A NASCAR fan was bullied for being LGBTQ+ ally. Then he designed Jimmie Johnson's car.

Noah Sweet remembers getting in the car and feeling like he needed to drive away, to suppress his racing thoughts, but he doesn't remember exactly where he went the evening of Sept. 2. Those hours are a blur.

He was later told by his mother, Becky Southwell, that his credit card transactions showed him stopping at a KFC, then at a gas station for coffee. At one point, he made it to Grass Lake, a spot familiar to him and close to Southwell's home in southeast Michigan. Police officers determined Sweet had driven back-and-forth on I-94, using cell towers to track his phone, which he turned off.

Had it been on, it would have been ringing nonstop. Calls and texts from his family members, friends and numbers he didn't recognize, but Sweet wasn't checking his messages after posting an ominous tweet that read, "I'm doing everyone a favor. No one will miss me years from now."

"I got to a point where I just wanted to be gone," Sweet, 19, told The Observer. "I just wanted to disappear. Not necessarily attempt suicide, but I just wanted to remove myself away from everything."

The tweet quickly spread throughout the NASCAR community as Sweet's followers tried to track down someone who was in touch with the budding graphic designer known as "Lefty."

Southwell said she got a call from her niece as she was driving home that afternoon. She said her niece received a message through Facebook saying that Sweet posted an alarming tweet, and she informed Southwell. Realizing the implications, Southwell turned her car around and headed to her ex-husband's house half an hour away in Saline, where Sweet lives, but she thought it was too late.

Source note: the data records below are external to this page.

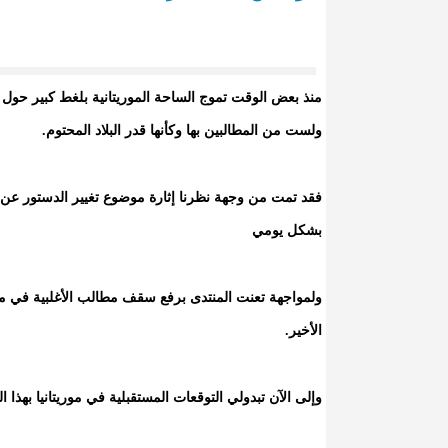
منذ بعض الوقت تموج الساحة الموريتانية بلغط كبير حول ال
ولست من المطالبين بها وكأنها قدر البلاد المحتوم.
فقد تمت من وجهة نظرنا إثارة موضوع تغيير الدستور عن ق
بشكل يومي
ولمواجهة تعنت المنتدى برفع سقف مطالب الأغلبية في م
الأخير.
وإلى الآن تبدولي التوقعات المستقبلية في موريتانيا بهذ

It was a mother's worst nightmare.

"I thought he had committed suicide," Southwell said. "I can't tell you how dry my mouth was. I just couldn't get my car to go fast enough."

When she arrived, Sweet's father, Chad, had already returned home from work and was searching for their missing son. They called the police, and officers from the Washtenaw County Sheriff's Office arrived to aid in the search efforts. Sweet was found a few hours later by Southwell's husband, Vern. Sweet was walking on the side of a road near their home in Grass Lake, unable to speak due to his almost paralyzing anxiety.

By then, Sweet said he had turned his phone back on to see a message from his 18-year-old brother, Gabe. That was the text that broke Sweet. Gabe has autism, and Sweet had been trying to be a role model but felt like he was "failing him" by putting everyone through such a scare. He braced himself to return home and apologize.

But Sweet hadn't turned his phone off to hide from his family, he explained. He just couldn't stand to look at it anymore.